Reproduce every line of the listing below without any changes.

[Dataset records]
__________________________________________________

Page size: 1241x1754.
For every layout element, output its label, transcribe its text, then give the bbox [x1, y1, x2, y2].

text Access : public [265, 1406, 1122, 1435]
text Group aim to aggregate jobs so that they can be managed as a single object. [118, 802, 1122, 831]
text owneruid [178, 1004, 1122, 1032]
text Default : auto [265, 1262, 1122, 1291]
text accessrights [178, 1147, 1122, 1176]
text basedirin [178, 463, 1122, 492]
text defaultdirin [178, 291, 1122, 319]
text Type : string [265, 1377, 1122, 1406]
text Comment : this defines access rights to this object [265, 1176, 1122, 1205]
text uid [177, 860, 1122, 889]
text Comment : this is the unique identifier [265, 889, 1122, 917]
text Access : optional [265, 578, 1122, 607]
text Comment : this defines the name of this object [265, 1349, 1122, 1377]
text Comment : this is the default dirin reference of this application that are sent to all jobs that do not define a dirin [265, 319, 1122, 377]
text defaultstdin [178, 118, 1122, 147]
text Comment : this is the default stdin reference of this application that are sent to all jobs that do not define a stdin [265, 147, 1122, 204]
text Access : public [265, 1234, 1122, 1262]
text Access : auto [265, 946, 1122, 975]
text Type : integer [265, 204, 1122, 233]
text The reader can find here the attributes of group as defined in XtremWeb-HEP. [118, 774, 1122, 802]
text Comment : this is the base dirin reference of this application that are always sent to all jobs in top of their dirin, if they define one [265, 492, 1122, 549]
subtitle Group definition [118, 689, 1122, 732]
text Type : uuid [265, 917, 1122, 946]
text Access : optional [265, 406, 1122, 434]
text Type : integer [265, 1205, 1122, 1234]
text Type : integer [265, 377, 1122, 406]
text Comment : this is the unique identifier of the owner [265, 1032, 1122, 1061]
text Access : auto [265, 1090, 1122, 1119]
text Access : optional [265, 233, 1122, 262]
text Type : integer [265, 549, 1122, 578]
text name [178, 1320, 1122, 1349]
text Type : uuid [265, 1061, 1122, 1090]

__________________________________________________

> _Output_:
Page size: 1241x1754.
For every layout element, output its label, transcribe its text, then give the bbox [x1, y1, x2, y2].

text Access : public [265, 1406, 1122, 1435]
text Group aim to aggregate jobs so that they can be managed as a single object. [118, 802, 1122, 831]
text owneruid [178, 1004, 1122, 1032]
text Default : auto [265, 1262, 1122, 1291]
text accessrights [178, 1147, 1122, 1176]
text basedirin [178, 463, 1122, 492]
text defaultdirin [178, 291, 1122, 319]
text Type : string [265, 1377, 1122, 1406]
text Comment : this defines access rights to this object [265, 1176, 1122, 1205]
text uid [177, 860, 1122, 889]
text Comment : this is the unique identifier [265, 889, 1122, 917]
text Access : optional [265, 578, 1122, 607]
text Comment : this defines the name of this object [265, 1349, 1122, 1377]
text Comment : this is the default dirin reference of this application that are sent to all jobs that do not define a dirin [265, 319, 1122, 377]
text defaultstdin [178, 118, 1122, 147]
text Comment : this is the default stdin reference of this application that are sent to all jobs that do not define a stdin [265, 147, 1122, 204]
text Access : public [265, 1234, 1122, 1262]
text Access : auto [265, 946, 1122, 975]
text Type : integer [265, 204, 1122, 233]
text The reader can find here the attributes of group as defined in XtremWeb-HEP. [118, 774, 1122, 802]
text Comment : this is the base dirin reference of this application that are always sent to all jobs in top of their dirin, if they define one [265, 492, 1122, 549]
subtitle Group definition [118, 689, 1122, 732]
text Type : uuid [265, 917, 1122, 946]
text Access : optional [265, 406, 1122, 434]
text Type : integer [265, 1205, 1122, 1234]
text Type : integer [265, 377, 1122, 406]
text Comment : this is the unique identifier of the owner [265, 1032, 1122, 1061]
text Access : auto [265, 1090, 1122, 1119]
text Access : optional [265, 233, 1122, 262]
text Type : integer [265, 549, 1122, 578]
text name [178, 1320, 1122, 1349]
text Type : uuid [265, 1061, 1122, 1090]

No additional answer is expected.